Now lets try to use the time information

In [None]:
plt.scatter(guest_df["X"],guest_df["Y"],c=guest_df["time"])

At what time did he arrive?

In [None]:
guest_df["time"].min()

At what time did he leave?

In [None]:
guest_df["time"].max()

So how long did he stay?

In [None]:
guest_df["time"].max() - guest_df["time"].min()

## 4. Single time frame

Where were the guests between 12:00 and 12:05 ?

In [None]:
noon_dates = (df["time"] < '2014-06-06 12:05:00') & (df["time"] >= '2014-06-06 12:00:00')

In [None]:
noon_df = df.loc[noon_dates]

In [None]:
noon_df.shape

In [None]:
plt.scatter(noon_df["X"], noon_df["Y"], alpha=0.01, marker="o", s=30)

lets add some jitter

In [None]:
plt.scatter(noon_df["X"] +5*np.random.random(len(noon_df))
           ,noon_df["Y"]+5*np.random.random(len(noon_df)),
            alpha=0.01, marker="o", s=30)

## 5. Time analysis

Now lets try to ask some simple questions about time data

- At what time do guests arrive?
- At what time do they leave?
- How long they stay?
- How does park ocupacy vary during the day?

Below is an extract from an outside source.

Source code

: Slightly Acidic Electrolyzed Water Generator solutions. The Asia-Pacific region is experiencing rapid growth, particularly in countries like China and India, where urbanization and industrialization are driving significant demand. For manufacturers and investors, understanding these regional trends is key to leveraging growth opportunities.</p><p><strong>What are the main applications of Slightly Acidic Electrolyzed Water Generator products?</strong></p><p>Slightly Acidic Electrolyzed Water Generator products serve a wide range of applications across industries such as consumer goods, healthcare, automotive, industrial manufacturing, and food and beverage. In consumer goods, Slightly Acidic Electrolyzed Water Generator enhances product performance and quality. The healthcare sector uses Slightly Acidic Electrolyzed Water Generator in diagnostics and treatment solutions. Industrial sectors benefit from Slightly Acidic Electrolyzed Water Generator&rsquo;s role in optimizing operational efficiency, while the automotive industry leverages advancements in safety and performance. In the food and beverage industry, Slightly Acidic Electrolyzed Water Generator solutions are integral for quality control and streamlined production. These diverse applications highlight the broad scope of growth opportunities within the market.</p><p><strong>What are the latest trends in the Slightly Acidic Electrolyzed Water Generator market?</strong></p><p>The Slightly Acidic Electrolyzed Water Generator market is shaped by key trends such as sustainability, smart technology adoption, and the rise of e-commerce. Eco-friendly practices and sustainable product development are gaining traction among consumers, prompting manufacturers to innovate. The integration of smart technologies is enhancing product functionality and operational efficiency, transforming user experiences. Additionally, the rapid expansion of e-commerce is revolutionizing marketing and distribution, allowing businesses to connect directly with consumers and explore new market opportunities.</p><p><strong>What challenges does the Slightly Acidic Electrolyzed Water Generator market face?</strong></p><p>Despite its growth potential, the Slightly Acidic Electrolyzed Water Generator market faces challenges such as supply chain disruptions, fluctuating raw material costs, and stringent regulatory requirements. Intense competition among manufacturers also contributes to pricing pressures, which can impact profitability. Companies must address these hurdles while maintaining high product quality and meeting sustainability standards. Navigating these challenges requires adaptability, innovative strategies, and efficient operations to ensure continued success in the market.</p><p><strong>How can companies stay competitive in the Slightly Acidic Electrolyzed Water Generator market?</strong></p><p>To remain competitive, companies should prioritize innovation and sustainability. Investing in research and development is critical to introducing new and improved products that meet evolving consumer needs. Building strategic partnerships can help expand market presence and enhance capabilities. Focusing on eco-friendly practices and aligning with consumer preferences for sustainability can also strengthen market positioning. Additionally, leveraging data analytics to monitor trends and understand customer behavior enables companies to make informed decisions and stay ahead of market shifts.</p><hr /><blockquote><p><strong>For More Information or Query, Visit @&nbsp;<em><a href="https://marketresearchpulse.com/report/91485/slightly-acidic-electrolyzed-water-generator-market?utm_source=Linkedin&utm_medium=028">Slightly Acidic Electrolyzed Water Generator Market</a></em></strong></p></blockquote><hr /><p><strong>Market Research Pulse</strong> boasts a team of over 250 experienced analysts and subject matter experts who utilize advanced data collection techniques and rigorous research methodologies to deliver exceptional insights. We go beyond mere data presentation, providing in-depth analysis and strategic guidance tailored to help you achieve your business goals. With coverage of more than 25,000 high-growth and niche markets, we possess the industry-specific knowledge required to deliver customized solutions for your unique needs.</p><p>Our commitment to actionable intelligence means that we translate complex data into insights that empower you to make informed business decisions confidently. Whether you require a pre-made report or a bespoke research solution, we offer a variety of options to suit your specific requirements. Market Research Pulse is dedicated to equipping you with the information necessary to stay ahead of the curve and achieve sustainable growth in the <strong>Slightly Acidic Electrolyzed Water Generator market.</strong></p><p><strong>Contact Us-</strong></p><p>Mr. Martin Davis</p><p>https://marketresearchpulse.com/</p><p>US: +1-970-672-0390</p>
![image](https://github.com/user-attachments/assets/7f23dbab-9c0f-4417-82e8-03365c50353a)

To answer the first questions we needd to transform the data

In [None]:
grouped_times = df.groupby("id")["time"]

In [None]:
arrivals = grouped_times.min()

In [None]:
departures = grouped_times.max()

In [None]:
duration = departures - arrivals

In [None]:
sns.distplot(arrivals.dt.hour+arrivals.dt.minute/60)

In [None]:
sns.distplot(departures.dt.hour+departures.dt.minute/60)

In [None]:
h_duration = duration.dt.seconds/60/60

In [None]:
sns.distplot(h_duration)

Now for the question of park occupacy, we need to group the dataframe by time

In [None]:
time_groups = df.groupby(df.time.dt.hour)

In [None]:
occupancy = time_groups["id"].aggregate(lambda x:len(np.unique(x)))

In [None]:
occupancy.plot()

## Questions

What places did the people who stayed for less than 4 hours visit?

What is the distribution of total traveled distance of park visitors?

What is the mean speed of the park visitors?

Who are the visitors who walked more?

At what times are *check-in* samples recorded?